Courses are offered of which 10 ECTS are to be chosen. The courses may vary from year to year, depending on the number of students of the various specialisations, the on-going projects and the research performed at the Department of Energy Technology. Further, courses from other universities might be used as electable courses. However, the following two courses are always available:
- Neural network and Fuzzy logic - 5 ECTS
- System identification and diagnosis 5 ECTS
- Design and construction of an enthanol reformer in the laboratory
- Modelling and optimisation of an automotive hybrid fuel cell system
- Optimisation and process integration of an integrated fuel cell reforming system
- Modelling and optimisation regarding the dynamics of hydrogen storage systems
4th Semester: Masters Thesis in Fuel Cells and Hydrogen Technology
The Master's Thesis may study new subjects or be an extension of the project work of previous semesters. It will normally be carried out in collaboration with an industrial partner or an energy supply company assuming the character of industrial research or development work. Alternatively, it may support one or more research projects at the Department of Energy Technology, or another research facility, assuming the character of research. Often, students write scientific papers reporting the work of their Master's Theses. The project can be of either theoretical or experimental nature, or a combination of both. As courses are not normally offered on this semester, the entire semester is dedicated to the thesis work.
Examples of a Master's Theses:
- Development of a fuel cell-based automobile
- Optimisation and adaptation of the energy system of fuel cell based combined heat and power plant systems (CHP)
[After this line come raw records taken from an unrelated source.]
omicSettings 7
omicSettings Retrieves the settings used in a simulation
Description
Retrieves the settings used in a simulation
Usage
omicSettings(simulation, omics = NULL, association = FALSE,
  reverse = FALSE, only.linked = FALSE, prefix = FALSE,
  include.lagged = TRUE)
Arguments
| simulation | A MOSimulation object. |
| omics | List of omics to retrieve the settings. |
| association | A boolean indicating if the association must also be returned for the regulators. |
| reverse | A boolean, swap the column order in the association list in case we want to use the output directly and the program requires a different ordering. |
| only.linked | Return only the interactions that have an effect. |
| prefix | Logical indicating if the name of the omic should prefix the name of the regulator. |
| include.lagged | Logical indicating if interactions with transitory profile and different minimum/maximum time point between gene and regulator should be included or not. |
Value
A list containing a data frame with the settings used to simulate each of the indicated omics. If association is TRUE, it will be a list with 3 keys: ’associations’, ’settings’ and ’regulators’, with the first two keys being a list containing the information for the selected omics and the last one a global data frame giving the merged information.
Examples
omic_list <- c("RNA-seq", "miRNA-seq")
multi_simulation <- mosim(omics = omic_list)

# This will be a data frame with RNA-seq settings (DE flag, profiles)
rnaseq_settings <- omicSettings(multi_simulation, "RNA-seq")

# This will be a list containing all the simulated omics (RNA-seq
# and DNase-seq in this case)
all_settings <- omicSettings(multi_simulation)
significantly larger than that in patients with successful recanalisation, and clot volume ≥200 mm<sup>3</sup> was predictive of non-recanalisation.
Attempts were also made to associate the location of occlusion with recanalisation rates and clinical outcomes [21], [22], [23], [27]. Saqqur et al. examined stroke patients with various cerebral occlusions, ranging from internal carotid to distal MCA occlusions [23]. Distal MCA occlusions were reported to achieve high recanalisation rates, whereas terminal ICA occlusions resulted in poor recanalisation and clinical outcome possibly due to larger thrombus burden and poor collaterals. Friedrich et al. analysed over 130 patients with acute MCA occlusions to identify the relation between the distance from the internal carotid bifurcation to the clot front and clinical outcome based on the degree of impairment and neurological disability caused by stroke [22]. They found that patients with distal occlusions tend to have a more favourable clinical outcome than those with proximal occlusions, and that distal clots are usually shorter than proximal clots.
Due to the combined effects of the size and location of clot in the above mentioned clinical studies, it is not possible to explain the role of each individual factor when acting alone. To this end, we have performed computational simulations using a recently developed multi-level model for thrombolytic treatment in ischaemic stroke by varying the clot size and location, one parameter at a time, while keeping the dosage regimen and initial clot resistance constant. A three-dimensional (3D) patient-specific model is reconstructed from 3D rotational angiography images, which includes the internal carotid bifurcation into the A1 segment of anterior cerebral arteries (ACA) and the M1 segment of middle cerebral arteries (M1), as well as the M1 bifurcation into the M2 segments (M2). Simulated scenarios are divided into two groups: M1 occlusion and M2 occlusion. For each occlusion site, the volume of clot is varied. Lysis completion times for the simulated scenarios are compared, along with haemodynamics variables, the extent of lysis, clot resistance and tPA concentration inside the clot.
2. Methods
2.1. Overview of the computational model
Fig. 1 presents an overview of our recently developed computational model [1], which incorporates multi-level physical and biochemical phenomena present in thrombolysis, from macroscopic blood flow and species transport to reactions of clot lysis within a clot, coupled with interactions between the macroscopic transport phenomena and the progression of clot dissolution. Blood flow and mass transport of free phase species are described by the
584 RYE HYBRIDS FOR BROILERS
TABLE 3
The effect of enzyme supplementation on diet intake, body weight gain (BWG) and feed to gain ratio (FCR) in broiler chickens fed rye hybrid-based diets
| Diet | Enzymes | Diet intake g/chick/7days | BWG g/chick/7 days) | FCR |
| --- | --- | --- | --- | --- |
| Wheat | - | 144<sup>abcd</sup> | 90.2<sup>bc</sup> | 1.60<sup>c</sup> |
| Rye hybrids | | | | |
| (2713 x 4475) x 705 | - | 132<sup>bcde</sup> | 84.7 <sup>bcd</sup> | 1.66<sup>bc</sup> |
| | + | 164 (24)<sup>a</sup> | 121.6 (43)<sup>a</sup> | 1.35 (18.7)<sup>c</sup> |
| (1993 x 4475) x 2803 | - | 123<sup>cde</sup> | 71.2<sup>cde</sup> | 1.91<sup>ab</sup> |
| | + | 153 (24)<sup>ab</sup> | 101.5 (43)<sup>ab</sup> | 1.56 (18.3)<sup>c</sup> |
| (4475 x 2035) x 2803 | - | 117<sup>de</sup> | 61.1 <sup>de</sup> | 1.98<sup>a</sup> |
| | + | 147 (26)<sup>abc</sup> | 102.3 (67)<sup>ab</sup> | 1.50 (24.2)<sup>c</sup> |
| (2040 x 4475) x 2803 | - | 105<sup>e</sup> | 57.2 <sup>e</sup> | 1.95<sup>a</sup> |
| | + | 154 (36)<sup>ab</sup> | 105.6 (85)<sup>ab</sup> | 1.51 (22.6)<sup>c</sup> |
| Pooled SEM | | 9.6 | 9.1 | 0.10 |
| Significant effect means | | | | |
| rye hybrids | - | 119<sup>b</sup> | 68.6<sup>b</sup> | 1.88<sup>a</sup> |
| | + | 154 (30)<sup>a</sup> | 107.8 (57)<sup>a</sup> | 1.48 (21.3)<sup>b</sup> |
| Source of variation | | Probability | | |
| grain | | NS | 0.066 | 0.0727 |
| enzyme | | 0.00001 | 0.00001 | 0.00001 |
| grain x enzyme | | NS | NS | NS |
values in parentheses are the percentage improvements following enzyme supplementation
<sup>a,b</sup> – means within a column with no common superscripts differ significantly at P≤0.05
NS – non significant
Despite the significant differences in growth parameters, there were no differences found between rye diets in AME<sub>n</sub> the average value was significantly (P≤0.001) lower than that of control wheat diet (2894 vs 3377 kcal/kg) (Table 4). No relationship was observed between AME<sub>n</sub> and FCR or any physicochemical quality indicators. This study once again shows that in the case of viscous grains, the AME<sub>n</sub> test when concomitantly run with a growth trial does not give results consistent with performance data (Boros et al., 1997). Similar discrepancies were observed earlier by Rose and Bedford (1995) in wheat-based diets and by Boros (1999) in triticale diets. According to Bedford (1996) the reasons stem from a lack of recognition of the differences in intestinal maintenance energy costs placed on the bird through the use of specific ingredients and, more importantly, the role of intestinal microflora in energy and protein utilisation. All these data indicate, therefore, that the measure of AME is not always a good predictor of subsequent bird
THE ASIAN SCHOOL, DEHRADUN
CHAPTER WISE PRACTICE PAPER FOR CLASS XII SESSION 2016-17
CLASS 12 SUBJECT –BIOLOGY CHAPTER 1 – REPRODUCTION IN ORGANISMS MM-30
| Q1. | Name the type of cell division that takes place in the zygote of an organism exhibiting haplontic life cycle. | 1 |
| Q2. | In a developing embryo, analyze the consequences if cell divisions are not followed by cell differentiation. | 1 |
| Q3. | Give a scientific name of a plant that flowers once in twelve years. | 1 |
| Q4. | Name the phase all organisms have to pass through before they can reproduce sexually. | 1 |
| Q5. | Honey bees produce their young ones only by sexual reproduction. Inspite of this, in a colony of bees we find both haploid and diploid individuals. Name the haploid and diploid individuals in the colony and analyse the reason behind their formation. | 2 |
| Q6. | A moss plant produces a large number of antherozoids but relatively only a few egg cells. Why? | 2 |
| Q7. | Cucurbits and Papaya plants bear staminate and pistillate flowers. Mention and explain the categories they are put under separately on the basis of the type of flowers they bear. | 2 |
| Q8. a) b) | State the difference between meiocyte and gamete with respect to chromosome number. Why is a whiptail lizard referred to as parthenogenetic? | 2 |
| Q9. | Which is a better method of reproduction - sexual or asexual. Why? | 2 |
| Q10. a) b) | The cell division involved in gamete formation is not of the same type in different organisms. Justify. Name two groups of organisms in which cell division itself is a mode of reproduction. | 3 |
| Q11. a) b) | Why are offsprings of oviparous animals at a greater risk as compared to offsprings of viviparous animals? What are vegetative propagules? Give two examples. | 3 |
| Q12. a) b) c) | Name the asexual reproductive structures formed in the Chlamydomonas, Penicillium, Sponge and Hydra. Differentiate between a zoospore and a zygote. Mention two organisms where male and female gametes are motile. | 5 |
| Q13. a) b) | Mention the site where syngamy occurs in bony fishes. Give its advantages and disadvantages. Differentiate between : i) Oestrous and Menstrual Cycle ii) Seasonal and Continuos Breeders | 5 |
- Advanced process integration of on-board fuel cell reforming systems
- Modelling and optimisation of the hydrogen storage of a hydrogen-based aircraft
At the Department of Energy Technology, you will find a lot of well-equipped and modern test laboratories enabling you to carry out exciting laboratory experiments. These tests will verify the theoretical analysis, which you apply during the project work. The laboratories make it possible to perform realistic tests within the electrical and thermal area and have special laboratories for fuel cells and hydrogen technologies, together with hybrid cars, and they all include advanced computer-based measurement and control facilities.
Furthermore, the majority of the project work is carried out in cooperation with the industry, giving you the possibility to do some of the project work in a company. The companies will come up with project proposals and provide equipment or data for the project work.